Consignes:
**A)** Répondez à ces questions d'après le texte sur les chirurgiens du gouvernement de Montréal.
(i) Combien de personnes ont utilisé le titre de chirurgien dans les documents consultés ?
(ii) Combien des chirurgiens ayant exercé dans ce gouvernement étaient nés en France ?
(iii) Quelles personnes une corporation aurait-elle pu empêcher de se multiplier, selon le texte ?
**B)** Poursuivez le texte sur les chirurgiens du gouvernement de Montréal après sa dernière phrase.

Texte d'étude:
———

Notre étude s’est limitée au corps médical dans le gouvernement de Montréal. En nous servant des actes notariés, des actes de baptême, de mariage, de sépulture, en utilisant les archives judiciaires, les décisions du Conseil souverain et la correspondance entre le ministre de la Marine et les gouverneurs de la Nouvelle-France, nous avons relevé les noms de 137 personnes qui ont utilisé le titre de chirurgien dans un ou plusieurs des documents officiels consultés. Nous avons dressé un portrait inédit de ces hommes, qu’ils fussent chirurgiens de bateau, chirurgiens-barbiers, chirurgiens militaires ou qu’ils aient été originaires de France ou de la Nouvelle-France. Nous avons ainsi découvert la réalité de la médecine en Nouvelle-France et il a été possible, jusqu’à un certain degré, de la comparer à la pratique dans la métropole.

Une des premières constatations que nous avons faite, c’est le petit nombre de candidats chirurgiens nés au Canada et qui ont pratiqué dans le gouvernement de Montréal, soit seulement 16 sujets. La majorité des chirurgiens qui ont exercé leur art à la même époque et dans le même gouvernement sont nés en France, soit 121praticiens. Cette situation est facile à comprendre, les autorités de la métropole ne voulaient pas voir se développer une médecine néo-canadienne. On préférait faire venir de France des chirurgiens civils et des chirurgiens militaires dont on était assuré de la compétence. L’un des avantages de cette situation, c’est qu’elle permettait une certaine continuité dans la qualité de la formation des chirurgiens et une certaine uniformité dans la pratique de la médecine et de la chirurgie entre la France et la Nouvelle-France. En effet, la très grande majorité des chirurgiens pratiquant au Canada avaient été formés dans la métropole et, à leur tour, ils avaient formé les chirurgiens canadiens.

Malgré un nombre suffisant de chirurgiens pour pouvoir créer une corporation selon les règles établies pour les provinces françaises, les autorités françaises ont fait très peu d’efforts pour constituer un tel corps de métier en Nouvelle-France. Ce phénomène ne se vérifiait pas uniquement pour la chirurgie, mais aussi pour toutes les autres corporations. La constitution d’une telle corporation aurait pu jouer un rôle important dans le contrôle de la qualité des chirurgiens et aurait pu empêcher la multiplication des charlatans, rebouteurs, sorciers et autres quidams du même acabit qui parcouraient le territoire de la Nouvelle-France.

———

Matériel fourni:
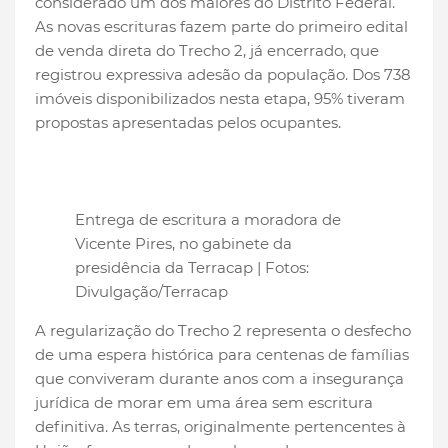
considerado um dos maiores do Distrito Federal.
As novas escrituras fazem parte do primeiro edital
de venda direta do Trecho 2, já encerrado, que
registrou expressiva adesão da população. Dos 738
imóveis disponibilizados nesta etapa, 95% tiveram
propostas apresentadas pelos ocupantes.
Entrega de escritura a moradora de
Vicente Pires, no gabinete da
presidência da Terracap | Fotos:
Divulgação/Terracap
A regularização do Trecho 2 representa o desfecho
de uma espera histórica para centenas de famílias
que conviveram durante anos com a insegurança
jurídica de morar em uma área sem escritura
definitiva. As terras, originalmente pertencentes à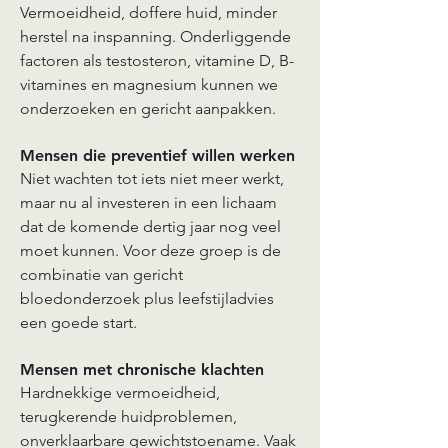
Vermoeidheid, doffere huid, minder
herstel na inspanning. Onderliggende
factoren als testosteron, vitamine D, B-
vitamines en magnesium kunnen we
onderzoeken en gericht aanpakken.
Mensen die preventief willen werken
Niet wachten tot iets niet meer werkt,
maar nu al investeren in een lichaam
dat de komende dertig jaar nog veel
moet kunnen. Voor deze groep is de
combinatie van gericht
bloedonderzoek plus leefstijladvies
een goede start.
Mensen met chronische klachten
Hardnekkige vermoeidheid,
terugkerende huidproblemen,
onverklaarbare gewichtstoename. Vaak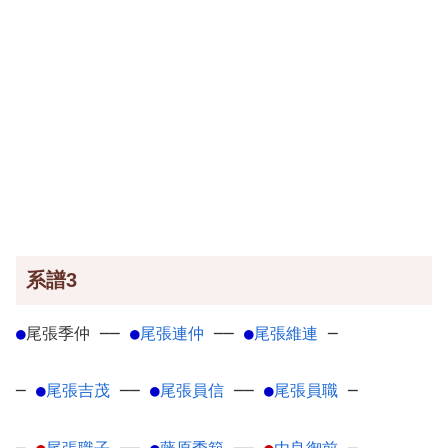
系譜3
●
尾張季仲
─
─
●
尾張連仲
─
─
●
尾張維連
─
─
●
尾張吉茂
─
─
●
尾張員信
─
─
●
尾張員職
─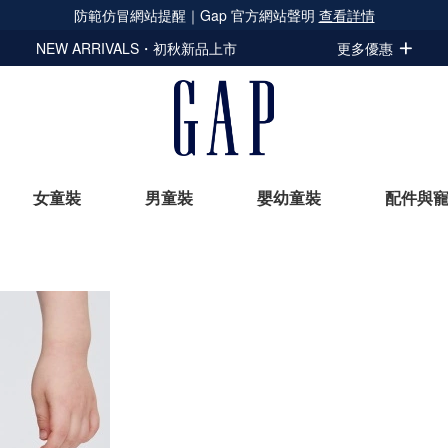
防範仿冒網站提醒｜Gap 官方網站聲明
查看詳情
NEW ARRIVALS・初秋新品上市
更多優惠
女童裝
男童裝
嬰幼童裝
配件與
立即選購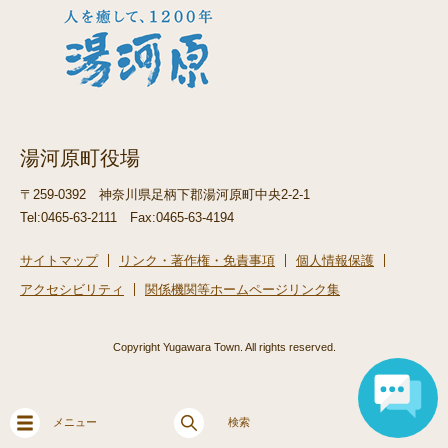
湯河原町役場
〒259-0392
神奈川県足柄下郡湯河原町中央2-2-1
Tel:0465-63-2111
Fax:0465-63-4194
サイトマップ
リンク・著作権・免責事項
個人情報保護
アクセシビリティ
関係機関等ホームページリンク集
Copyright Yugawara Town. All rights reserved.
メニュー
検索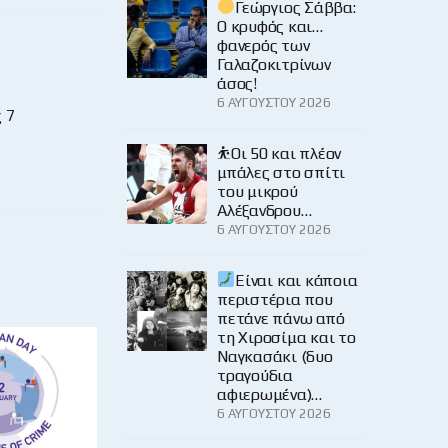
Γεώργιος Σάββα:
Ο κρυφός και…
φανερός των
Γαλαζοκιτρίνων
άσος!
6 ΑΥΓΟΎΣΤΟΥ 2026
 7
⛹️Οι 50 και πλέον
μπάλες στο σπίτι
του μικρού
Αλέξανδρου…
6 ΑΥΓΟΎΣΤΟΥ 2026
Είναι και κάποια
περιστέρια που
πετάνε πάνω από
τη Χιροσίμα και το
Ναγκασάκι (δυο
τραγούδια
αφιερωμένα)…
6 ΑΥΓΟΎΣΤΟΥ 2026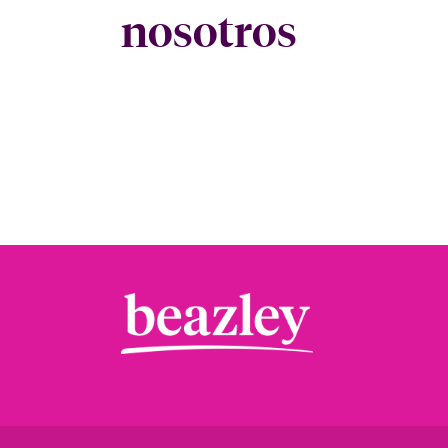
nosotros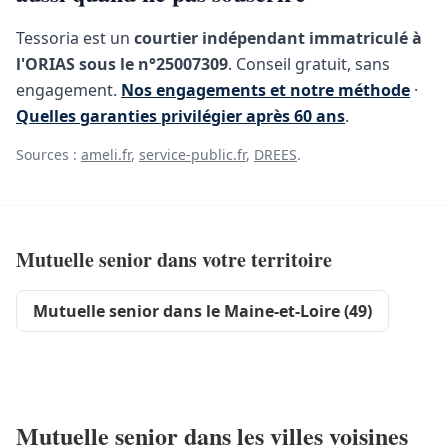
Tessoria est un
courtier indépendant immatriculé à
l'ORIAS sous le n°25007309
. Conseil gratuit, sans
engagement.
Nos engagements et notre méthode
·
Quelles garanties privilégier après 60 ans
.
Sources :
ameli.fr
,
service-public.fr
,
DREES
.
Mutuelle senior dans votre territoire
Mutuelle senior dans le Maine-et-Loire (49)
Mutuelle senior dans les villes voisines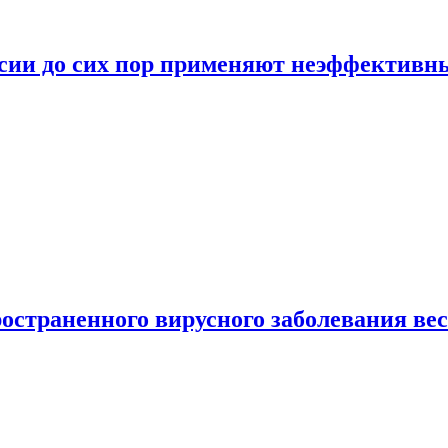
ссии до сих пор применяют неэффектив
страненного вирусного заболевания ве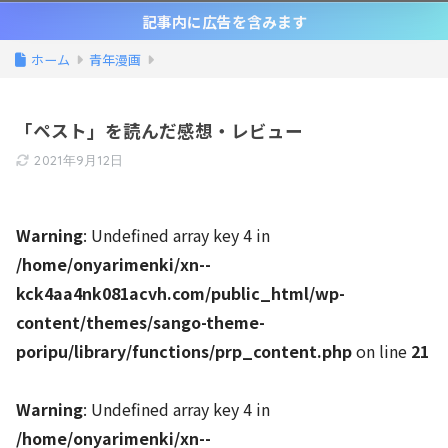
記事内に広告を含みます
ホーム
青年漫画
「ペスト」を読んだ感想・レビュー
2021年9月12日
Warning
: Undefined array key 4 in
/home/onyarimenki/xn--
kck4aa4nk081acvh.com/public_html/wp-
content/themes/sango-theme-
poripu/library/functions/prp_content.php
on line
21
Warning
: Undefined array key 4 in
/home/onyarimenki/xn--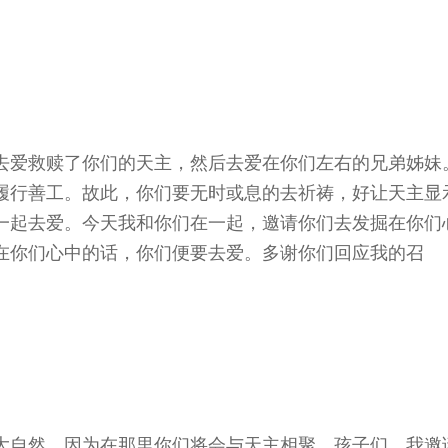
去爱救赎了你们的天主，然后去爱在你们左右的兄弟姊妹
履行善工。故此，你们要无时或息的去祈祷，好让天主显
一起去爱。今天我和你们在一起，邀请你们去发掘在你们
在你们心中的话，你们便要去爱。多谢你们回应我的召
大自然，因为在那里你们将会与天主相聚。孩子们，我邀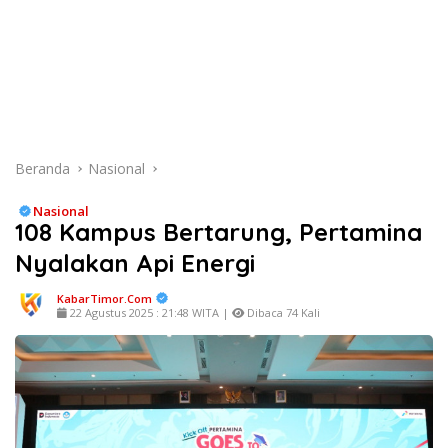
Beranda
Nasional
Nasional
108 Kampus Bertarung, Pertamina
Nyalakan Api Energi
KabarTimor.com
22 Agustus 2025 : 21:48 WITA |
Dibaca 74 Kali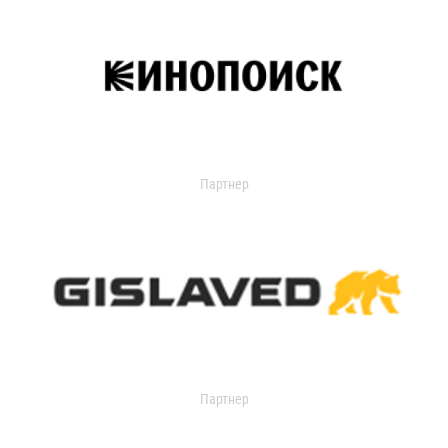
Партнер
Партнер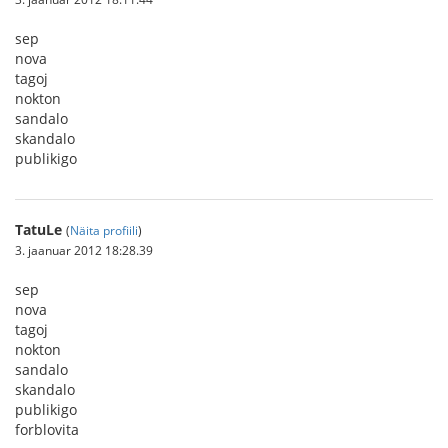
sep
nova
tagoj
nokton
sandalo
skandalo
publikigo
TatuLe
(
Näita profiili
)
3. jaanuar 2012 18:28.39
sep
nova
tagoj
nokton
sandalo
skandalo
publikigo
forblovita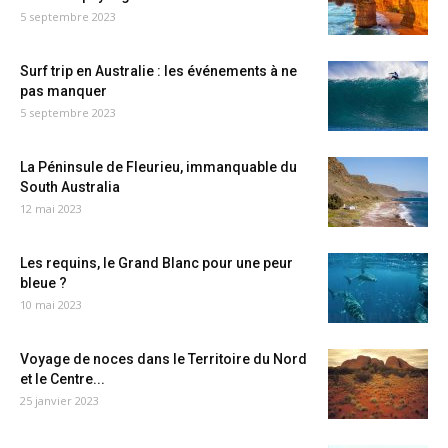
5 septembre 2023
Surf trip en Australie : les événements à ne
pas manquer
5 septembre 2023
La Péninsule de Fleurieu, immanquable du
South Australia
12 mai 2023
Les requins, le Grand Blanc pour une peur
bleue ?
10 mai 2023
Voyage de noces dans le Territoire du Nord
et le Centre...
25 janvier 2023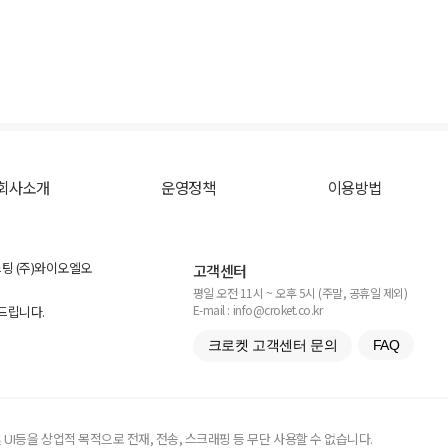
회사소개
운영정책
이용방법
스팅 (주)와이오엘오
고객센터
평일 오전 11시 ~ 오후 5시 (주말, 공휴일 제외)
E-mail : info@croket.co.kr
탁드립니다.
크로켓 고객센터 문의
FAQ
UI등을 상업적 목적으로 전재, 전송, 스크래핑 등 무단 사용할 수 없습니다.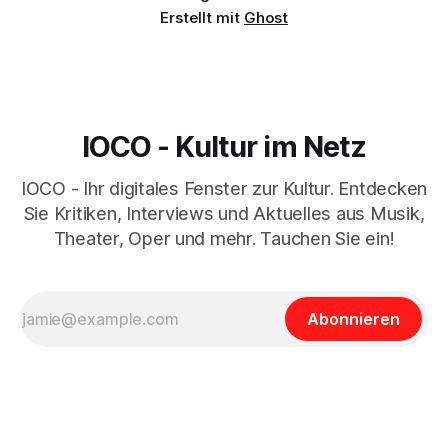
Erstellt mit
Ghost
IOCO - Kultur im Netz
IOCO - Ihr digitales Fenster zur Kultur. Entdecken
Sie Kritiken, Interviews und Aktuelles aus Musik,
Theater, Oper und mehr. Tauchen Sie ein!
Abonnieren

———

Réponses attendues:
**A)**
(i) 137 personnes.
(ii) 121 praticiens.
(iii) Les charlatans, rebouteurs, sorciers et autres quidams du même acabit qui parcouraient le territoire de la Nouvelle-France.

**B)**
Les sources primaires trouvées dans les actes officiels ont fourni des renseignements biographiques importants sur ce groupe relativement homogène de chirurgiens qui ont travaillé ou, tout au moins, séjourné à Ville-Marie et dans le gouvernement de Montréal à cette époque. Elles nous ont permis de retrouver leur lieu d’origine, le nom de leurs parents, parfois le métier ou la profession de leur père, leur mariage et leurs descendants. Les actes notariés nous ont renseignés sur leurs activités sociales et économiques dans la cité. Autant de renseignements qui ont constitué la base de la biographie de chacun de ces chirurgiens.

Les sources secondaires utilisées ont été le Dictionnaire biographique du Canada, les dictionnaires généalogiques des familles canadiennes et des familles du Québec et les publications non contemporaines de ceux qui ont colligé des notes biographiques sur les médecins et chirurgiens de la Nouvelle-France. Ces différentes sources nous ont renseignés sur la formation professionnelle, sur la pratique médico-chirurgicale et sur le rôle des chirurgiens dans la société montréalaise.

Nous croyons que ces biographies peuvent être utiles à tous ceux qui s’intéressent à l’histoire et à la généalogie.